What each of these tales offers is a recognition of the ferocity and vivid wonder (or horror) that fossils have held for us, a recognition of fossils as a wellspring of new myth -- whether that myth is centered around the conflict of the civilized and the primitive (as in Howard), the heedless rush of history (as in Card), or the theodicy of suffering (as in Tolkien) -- or indeed the triumph of the survivor and of the individual spirit (as in Auel). Is there not something that calls to us when we look upon the ruins of wonders that even our ancestors never got to see?

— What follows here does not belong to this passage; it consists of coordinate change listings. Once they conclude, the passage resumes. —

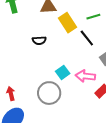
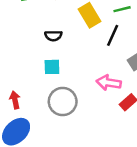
black line: (87, 38) -> (113, 35), turned 60
cyan square: (63, 72) -> (52, 67), moved, turned 32

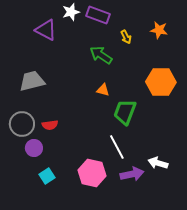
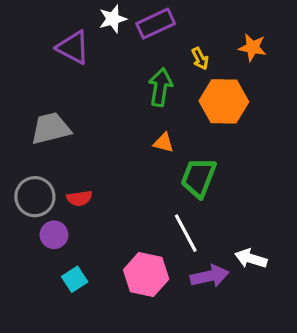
purple rectangle: (98, 15) -> (156, 24), turned -45
green arrow: (101, 55) -> (160, 87), turned 65
orange hexagon: (161, 82) -> (224, 101), moved

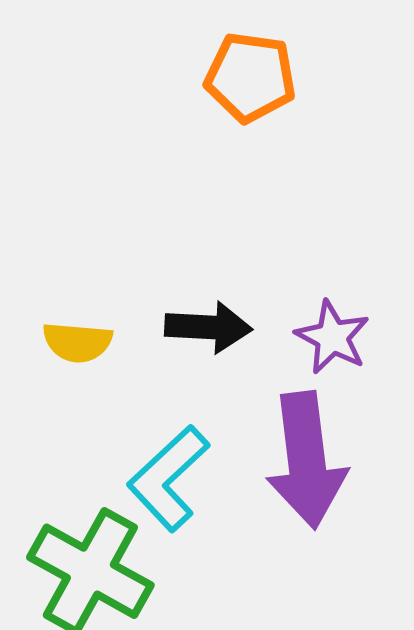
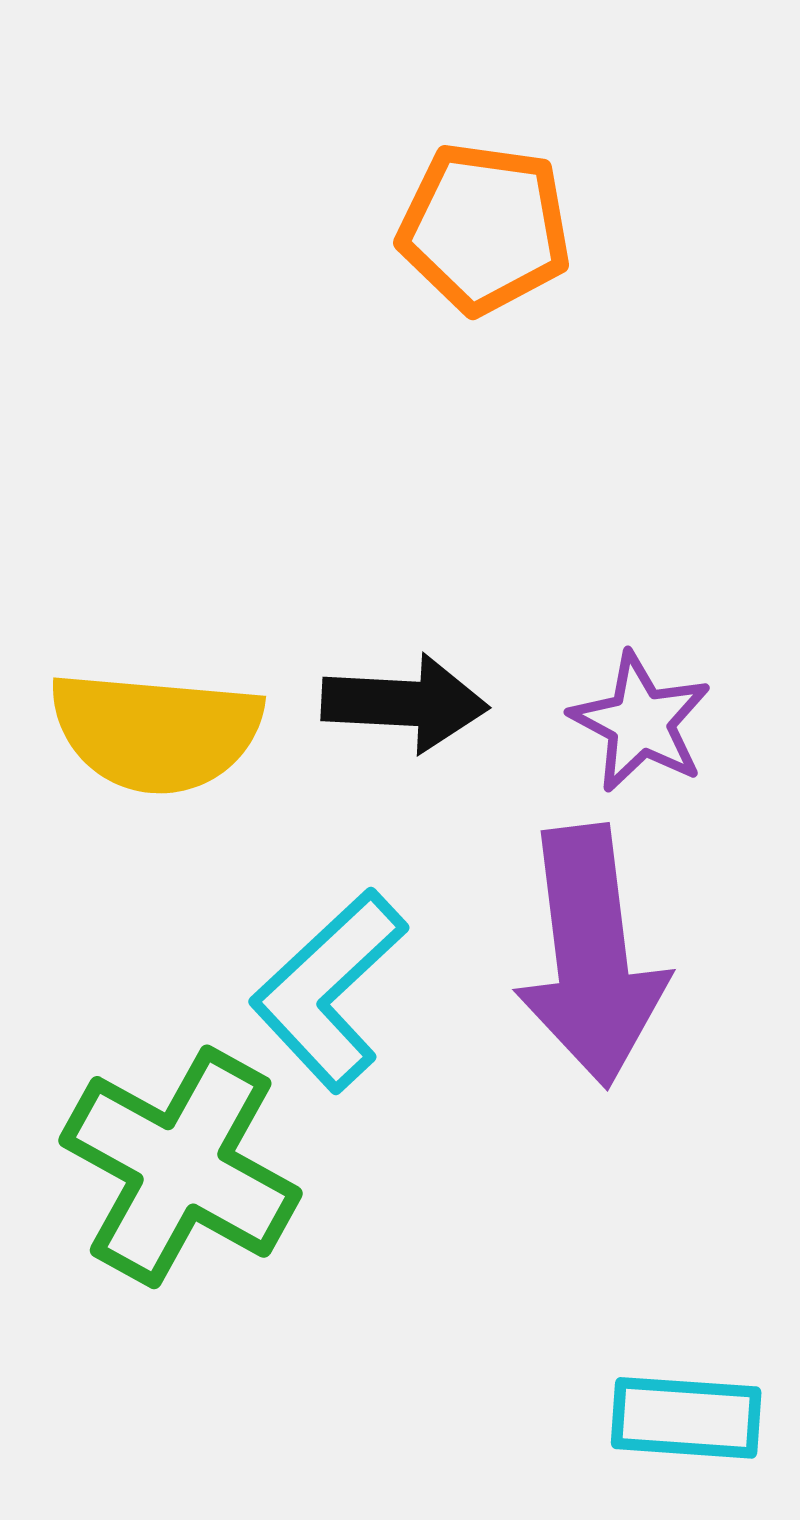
yellow semicircle: (77, 342) -> (156, 732), size x1.6

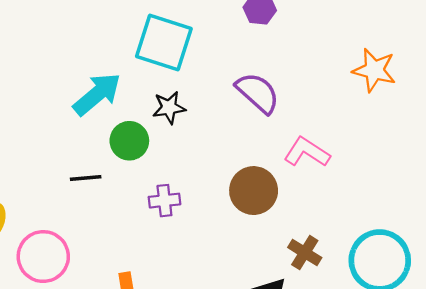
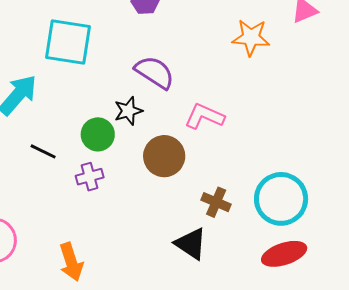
black star: (169, 108) -> (128, 111), moved
green circle: (129, 141) -> (98, 134), moved
black line: (86, 178) -> (43, 151), moved, turned 40

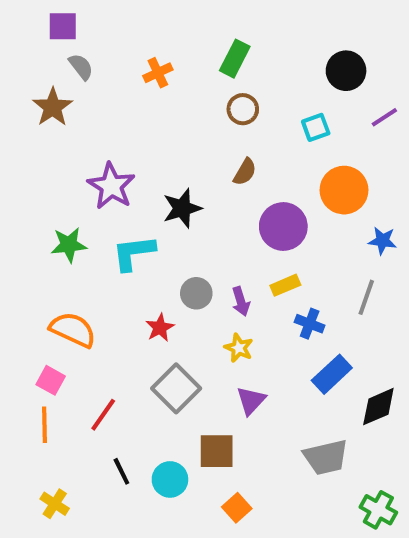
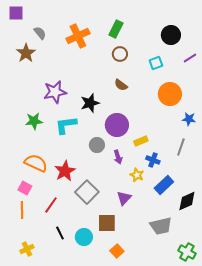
purple square: (63, 26) -> (16, 13), moved
orange cross: (158, 73) -> (78, 36), size x1.6
brown semicircle: (245, 172) -> (121, 85), turned 96
purple star: (111, 186) -> (55, 92), turned 30
purple circle: (283, 227) -> (117, 125), moved
purple arrow: (241, 301) -> (118, 157), moved
red star: (160, 328) -> (65, 171), moved, size x1.5
yellow star: (239, 348) -> (137, 175), moved
yellow cross: (55, 504) -> (27, 249), turned 32

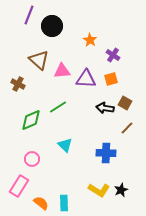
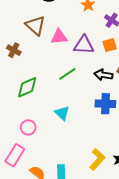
green line: (58, 107) -> (67, 74), moved
blue cross: (106, 153) -> (105, 104), moved
yellow L-shape: (99, 190) -> (97, 159), turned -80

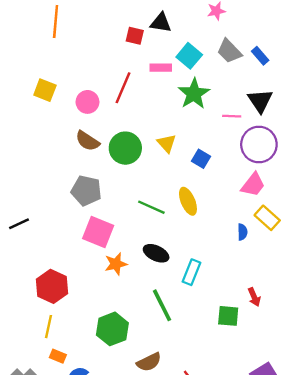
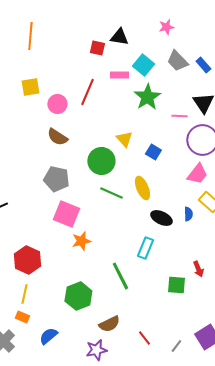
yellow square: (45, 90) -> (30, 87), moved, turned -30
green circle: (125, 148) -> (101, 161), moved
black ellipse: (156, 253) -> (161, 218), moved
orange rectangle: (58, 356) -> (22, 317), moved

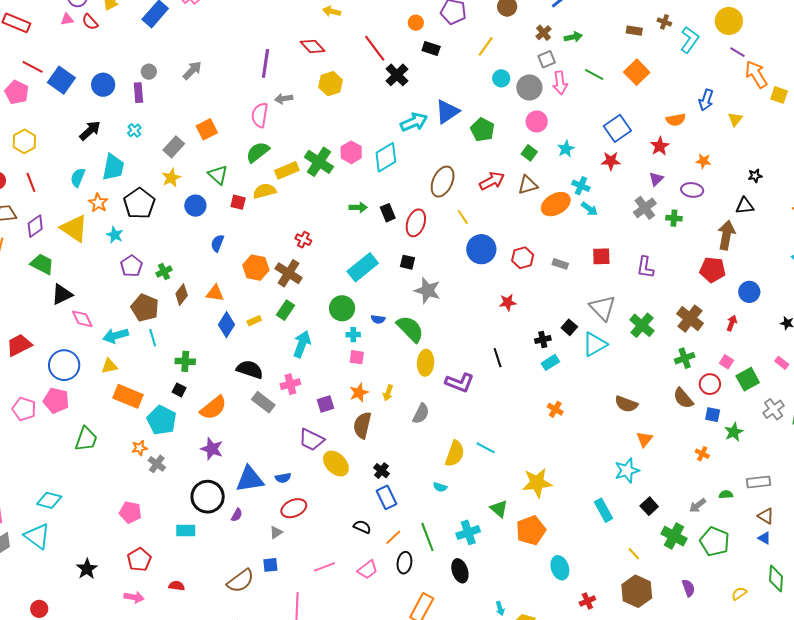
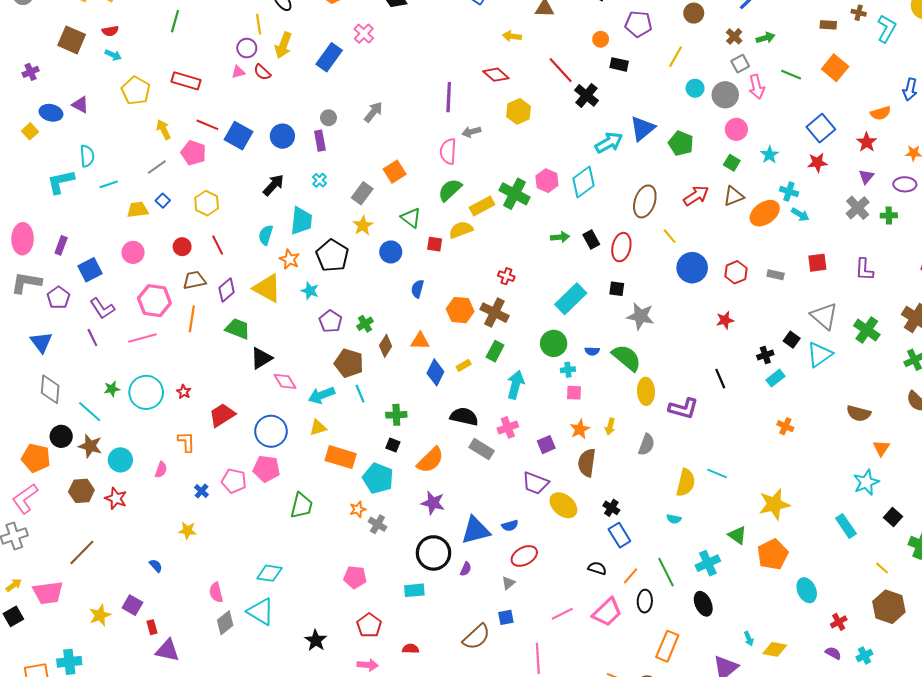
pink trapezoid: (368, 570) -> (607, 612), size x1.4

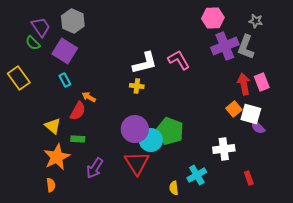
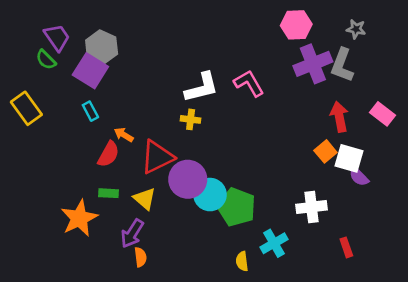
gray hexagon: (73, 21) -> (102, 47), moved
pink rectangle: (262, 82) -> (382, 114), moved, turned -30
yellow triangle: (53, 126) -> (145, 199), moved
green pentagon: (170, 131) -> (236, 207), moved
red triangle: (137, 163) -> (157, 157), moved, turned 36
orange semicircle: (51, 185) -> (140, 257), moved

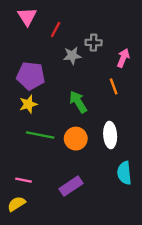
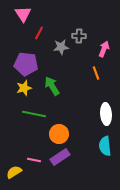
red line: (56, 30) -> (39, 33), moved
green arrow: (78, 102) -> (52, 86), moved
white ellipse: (110, 135) -> (106, 114), moved
orange circle: (76, 139) -> (59, 134), moved
pink line: (24, 180) -> (34, 160), moved

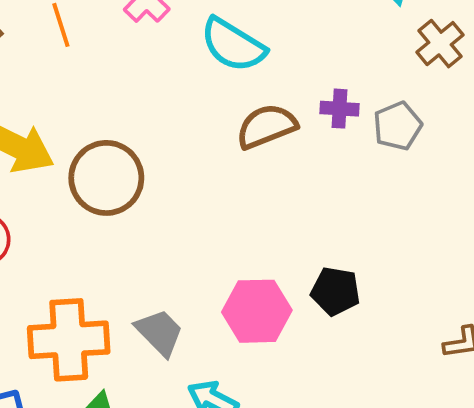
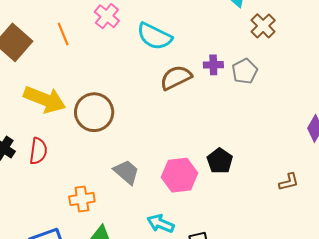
black pentagon: (335, 291) -> (220, 161), turned 30
gray trapezoid: (159, 332) -> (126, 172), moved
orange cross: (69, 340) -> (82, 199), size x0.6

Gene Wolfe, in The Book of the New Sun, describes a man riding a baluchitherium through the wood -- the largest of all living mammals, a hornless rhinoceros that might have stepped over a small house -- and the beast squeezing itself between the trunks of two old cedars as a mouse might squeeze though a crack in the wall.


I also think of Gurney's Dinotopia series, which began as a series of paintings -- of a lost world where dinosaurs and humans live together -- and quickly became a series of bestselling (and very good) children's books.

Scientific discoveries about the prehistoric world are coming upon us fast and thick: the discovery of remnants of that world that still live, like the coelacanth; the discovery of a race of humans of hobbit height that once lived on an island in the Pacific; the discovery of dinosaurs that lived in Antarctica (Antarctica!), warm-blooded and large-eyed and able to survive through dark, sunless eight-month winters; the discovery of many new and strange species. Amid such wonders, what fresh myths will emerge in our new century?

Marco Polo and his caravan, on the eastern road to China, passed massive bones exposed by the wind in the Gobi Desert, and thought them the bones of dragons.